The symplast forms a continuous system. The cytoplasmic strands, called plasmodesmata connects the protoplast of the cortex, endodermis and vascular tissue from cell to cell.

Transmembrane Pathway or Non-vacuolar Symplast Pathways: 

In this pathway water passes from cell to cell through their protoplasm.  It does not enter the cell vacuoles.  Plasmodesmata connects the cytoplasm of the adjacent cells .  Water moves through water channels present in the plant cell plasmamembrane from one cell to the next until it reaches the xylem.

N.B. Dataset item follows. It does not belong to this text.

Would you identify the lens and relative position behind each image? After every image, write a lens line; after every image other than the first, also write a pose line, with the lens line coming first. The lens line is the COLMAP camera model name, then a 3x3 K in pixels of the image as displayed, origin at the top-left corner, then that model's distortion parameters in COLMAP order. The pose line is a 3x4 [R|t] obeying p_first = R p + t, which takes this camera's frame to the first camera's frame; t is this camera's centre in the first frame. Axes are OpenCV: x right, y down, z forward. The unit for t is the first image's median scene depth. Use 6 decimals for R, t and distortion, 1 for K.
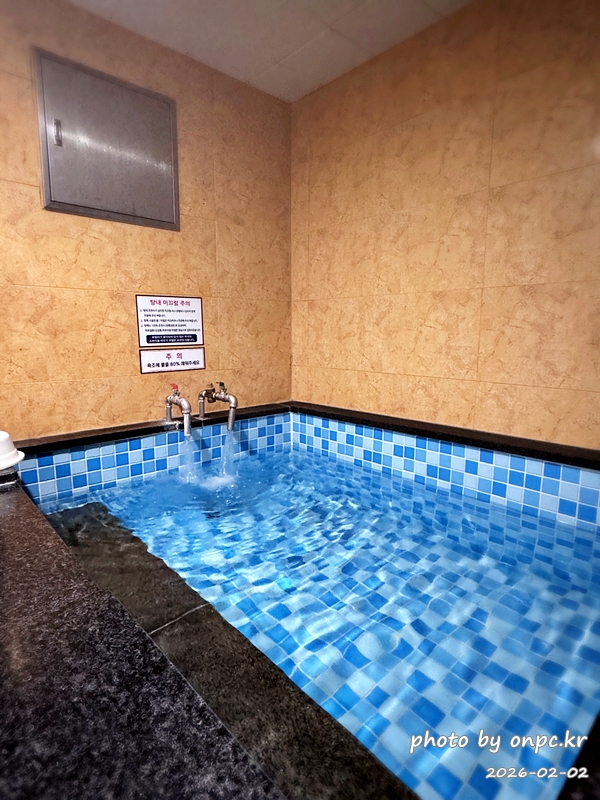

Vacuolar Symplast Pathway:

In this pathway each root cell functions as tiny osmotic system.  The root hair cell first absorbs water from soil through osmosis.  Then it passes into vacuoles of adjacent cortical cells through osmosis.  The process continues till water reaches the xylem parenchyma cells.

Apoplastic water is in constant equilibrium with water in the symplast and cell vacuoles.  Exchange of water constantly takes place across both the cell and the vacuolar membranes.  In fact, flow of water through cortex involves both the pathways.